Что требуется сделать:
**1.** Ответьте на вопросы по тексту о поправках в Основной закон:
(a) Кто ведет заседание дискуссионного клуба?
(b) Депутатом Верховного Совета Казахстана какого созыва назван Сапаргалий Нукенов?
(c) В какую статью Конституции, по словам ведущего, вносится озвученная поправка?
**2.** Назовите всех участников заседания дискуссионного клуба, перечисленных в тексте о поправках в Основной закон.
**3.** Продолжите текст о поправках в Основной закон, начав сразу после его последней фразы.

Текст для чтения:
________________________________________

Ускорят ли движение к новому Казахстану поправки в Основной закон?
СЕГОДНЯШНИЕ УЧАСТНИКИ ЗАСЕДАНИЯ ДИСКУССИОННОГО КЛУБА: ВЕДУЩИЙ – ЖУРНАЛИСТ МИХАИЛ ЧИРКОВ, НАШ ПОСТОЯННЫЙ АВТОР, ИЗВЕСТНЫЙ АДВОКАТ ВИТАЛИЙ ВОРОНОВ И ДЕПУТАТ ВЕРХОВНОГО СОВЕТА КАЗАХСТАНА 12 СОЗЫВА САПАРГАЛИЙ НУКЕНОВ. [газетная статья]
ОСМОТРЕТЬ СТАРЫЙ БАГАЖ
Михаил ЧИРКОВ: Глава государства одним из главных направлений определил борьбу с монополиями и олигархической экономикой. В мартовском послании этот вектор был обойден молчанием, однако забыт не был. В озвученной на днях поправке в Конституцию, конкретно в 6-ю статью, многие увидели, фигурально выражаясь, заливку фундамента под эту борьбу. Я имею в виду закрепление собственности на землю и недра за народом.

________________________________________

Предоставленные данные:

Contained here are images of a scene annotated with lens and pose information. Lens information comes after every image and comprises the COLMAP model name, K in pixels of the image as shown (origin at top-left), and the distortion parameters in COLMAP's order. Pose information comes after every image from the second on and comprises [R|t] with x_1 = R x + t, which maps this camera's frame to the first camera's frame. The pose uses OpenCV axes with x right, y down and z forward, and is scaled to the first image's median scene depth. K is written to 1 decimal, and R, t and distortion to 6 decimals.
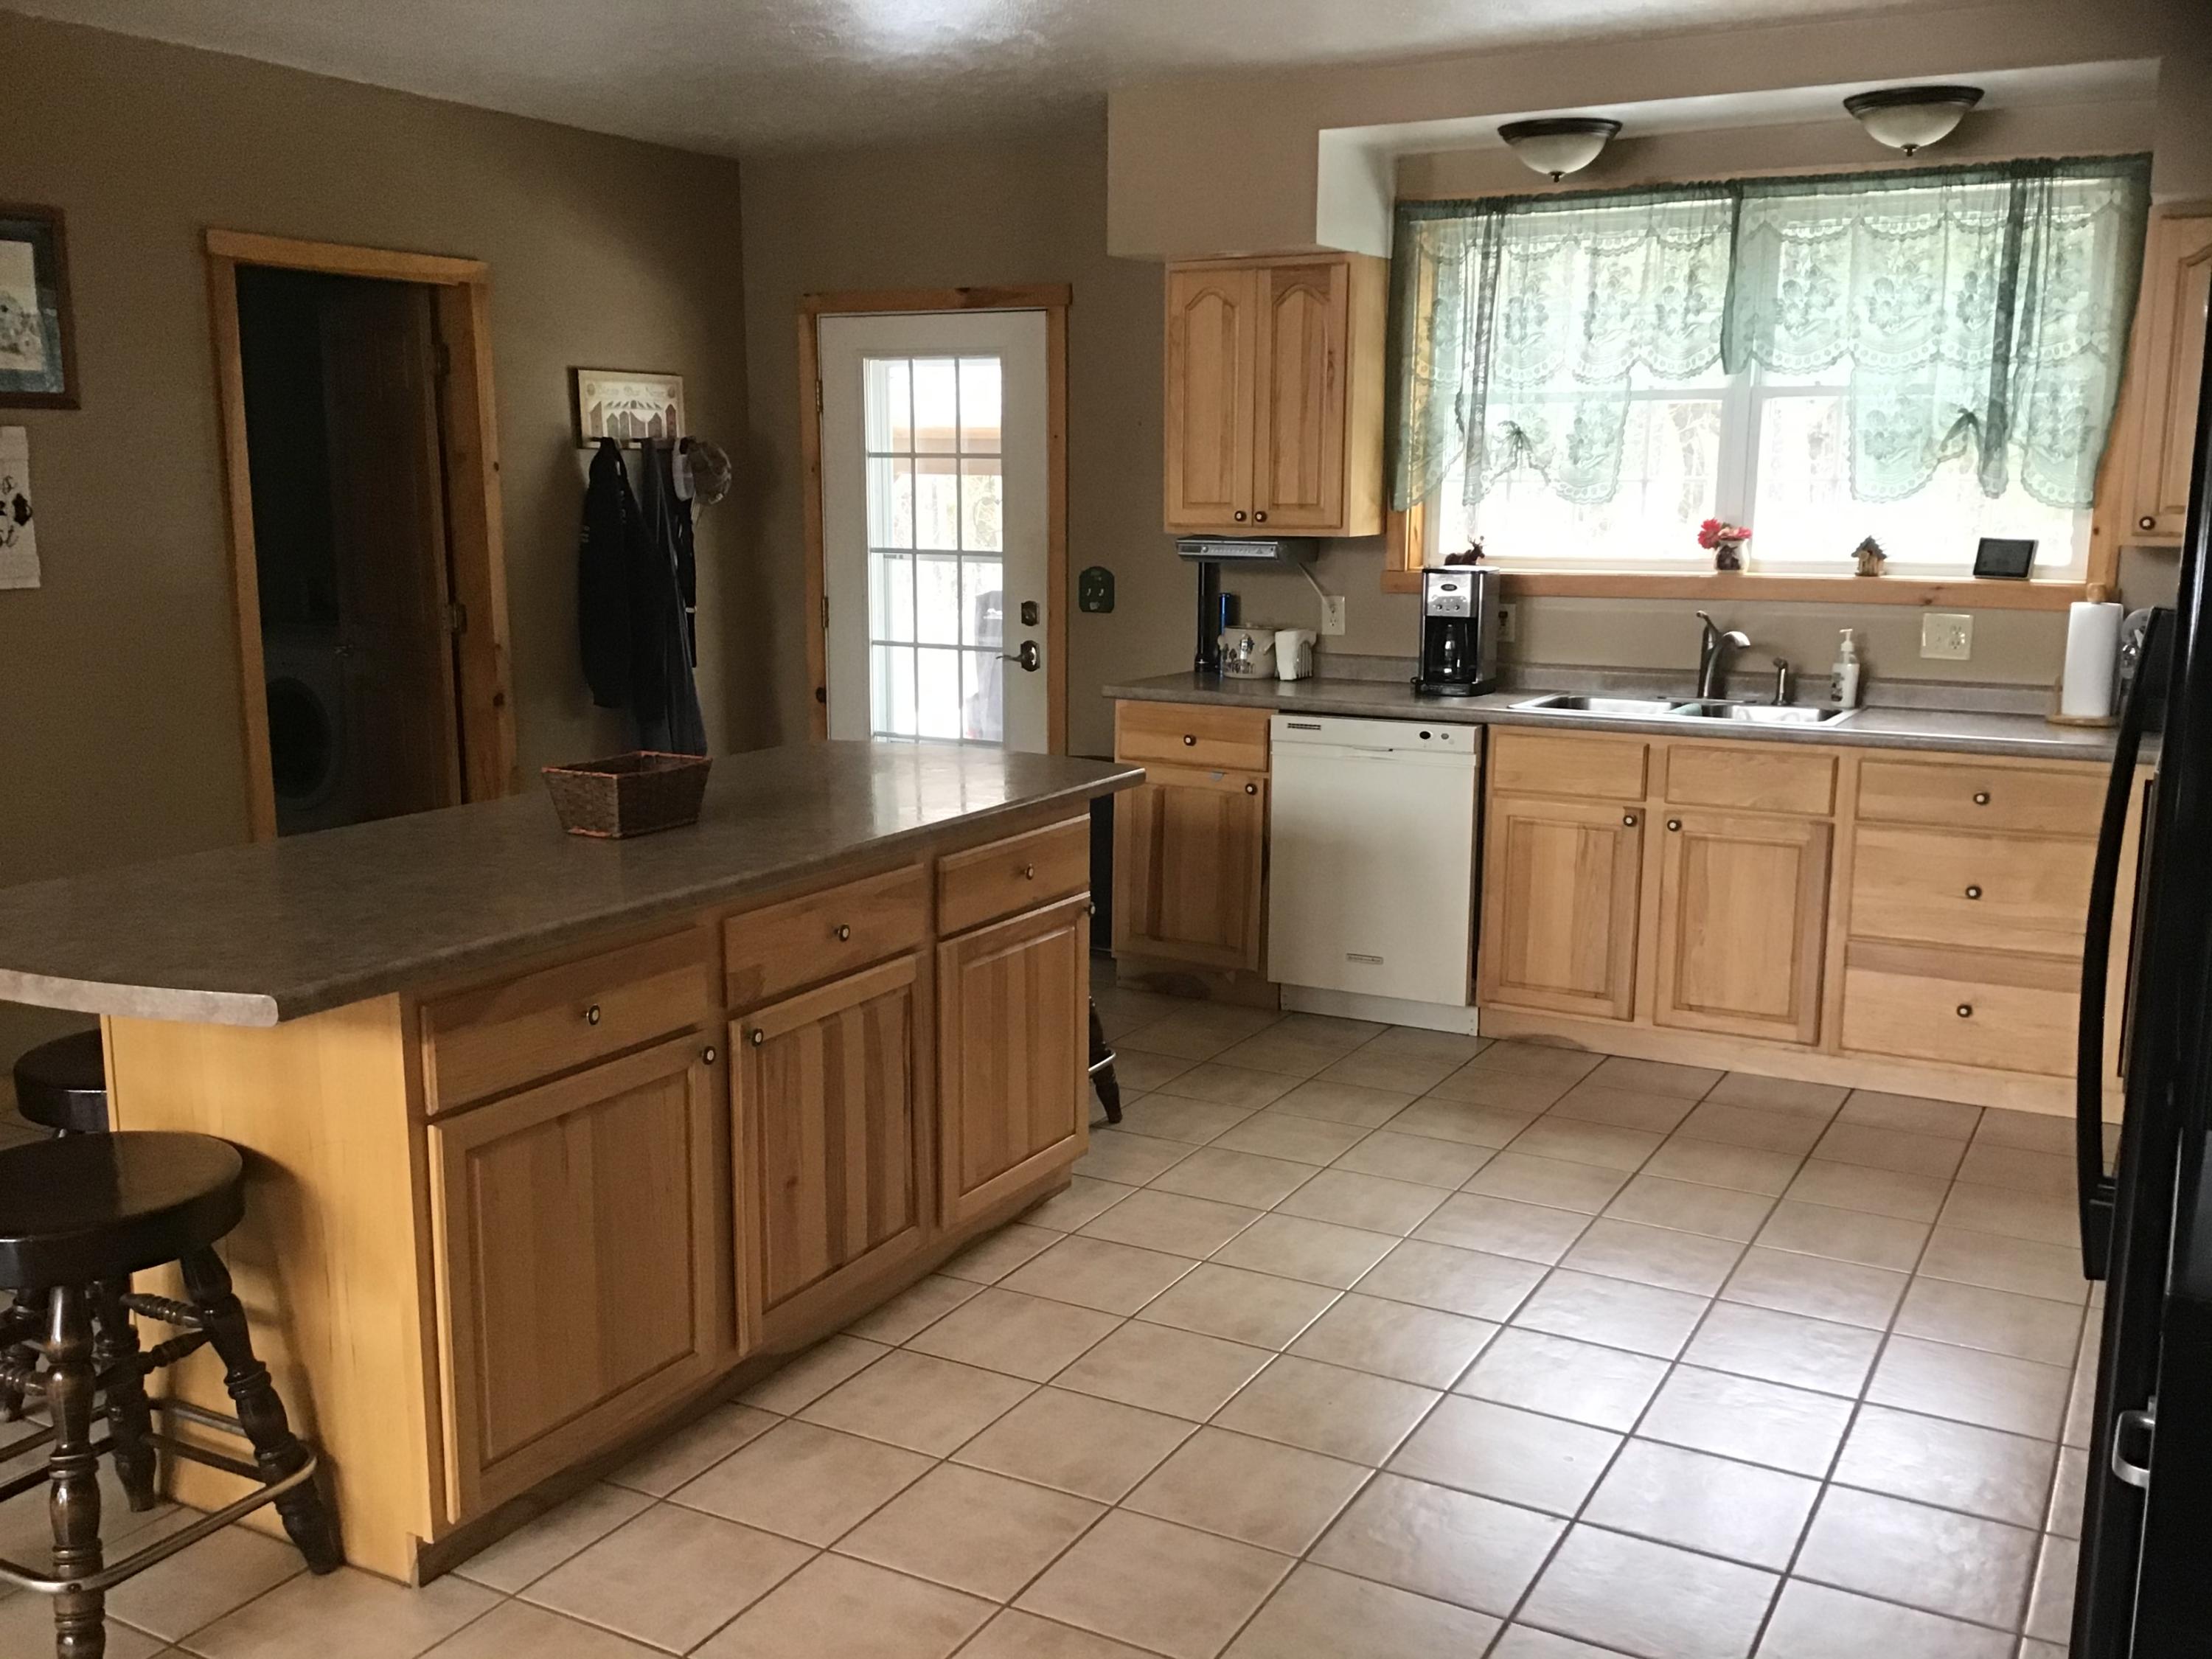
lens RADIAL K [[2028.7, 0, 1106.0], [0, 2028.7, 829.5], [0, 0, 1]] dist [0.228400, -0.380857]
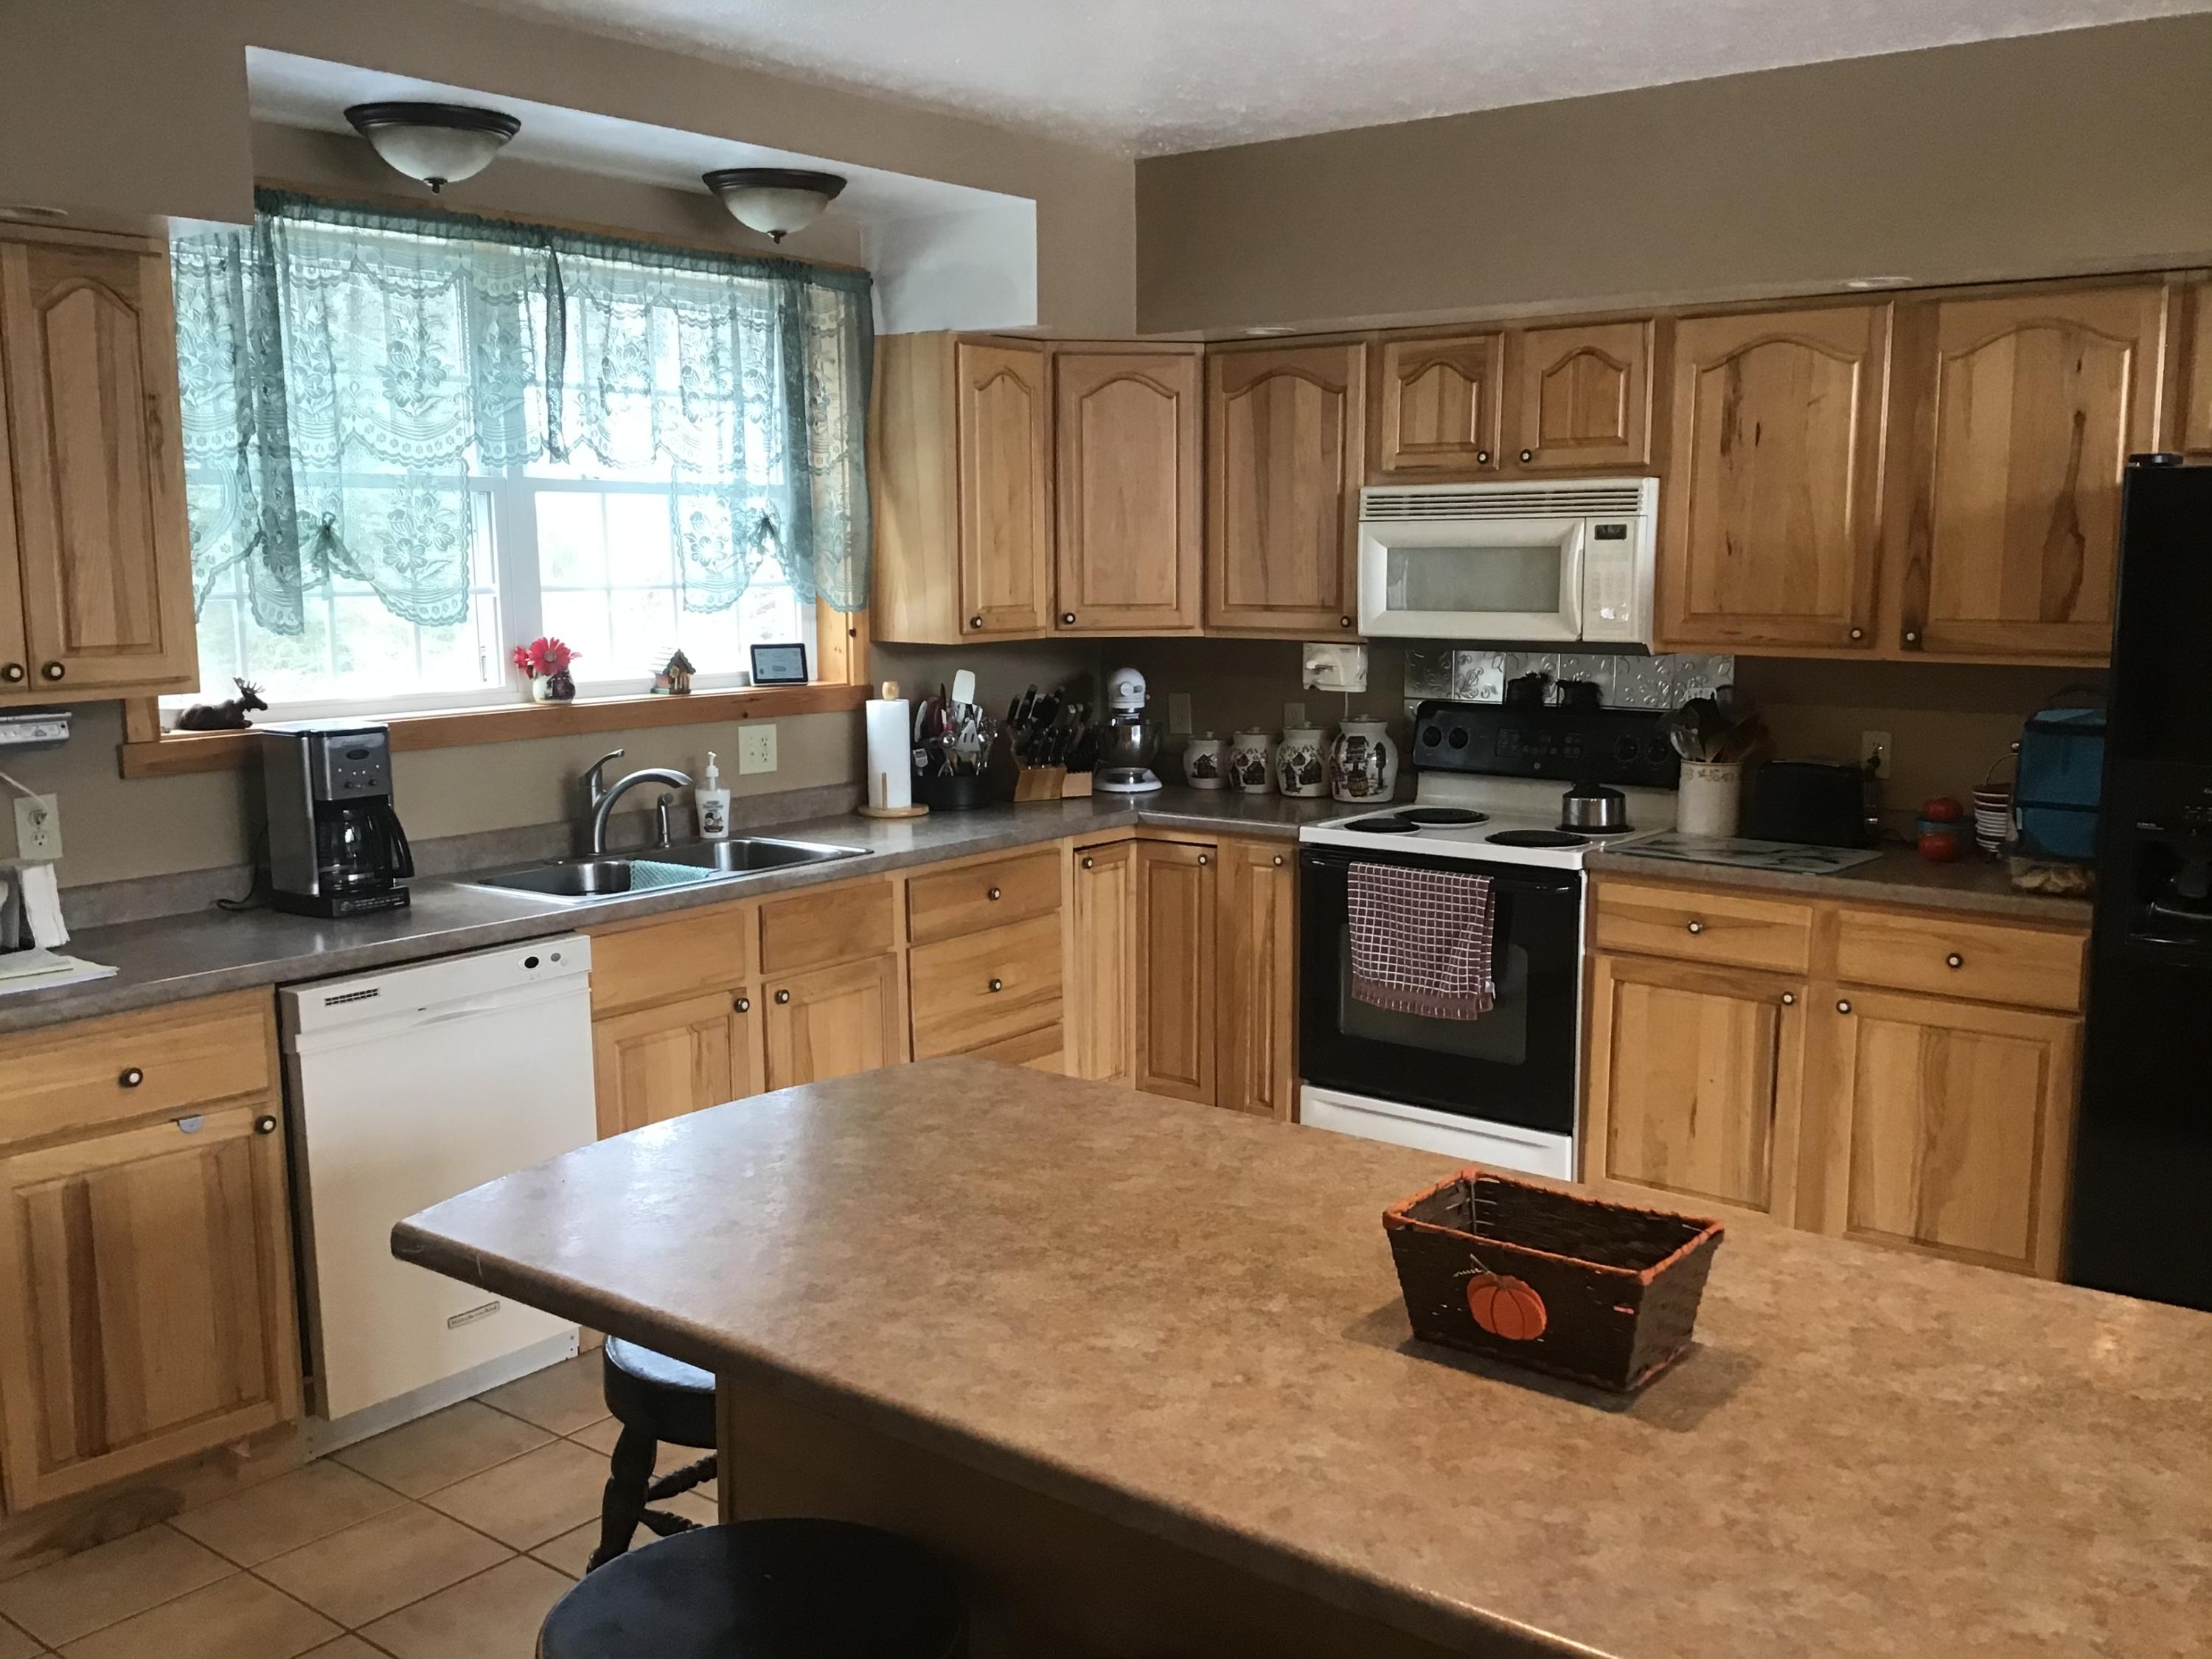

________________________________________

Ответы по заданиям:
**1.**
(a) Журналист Михаил Чирков.
(b) 12 созыва.
(c) В 6-ю статью.

**2.** Михаил Чирков, Виталий Воронов, Сапаргалий Нукенов.

**3.**
Сапаргалий НУКЕНОВ: Бороться с олигополией, чтобы ее ликвидировать, это будет сродни кавалерийскому наскоку, вреда от которого может быть даже больше, чем пользы. Сначала надо понять, как и почему все это возникло, а потом – как правильно встраивать «высвобождаемые» сектора в обновляемую экономику.
Казахстан первым на территории бывшего Советского Союза принял закон о разгосударствлении и приватизации – в июне 1991 года, тогда как другие республики еще и не помышляли о таком шаге. И уже первые результаты были достаточно красноречивы.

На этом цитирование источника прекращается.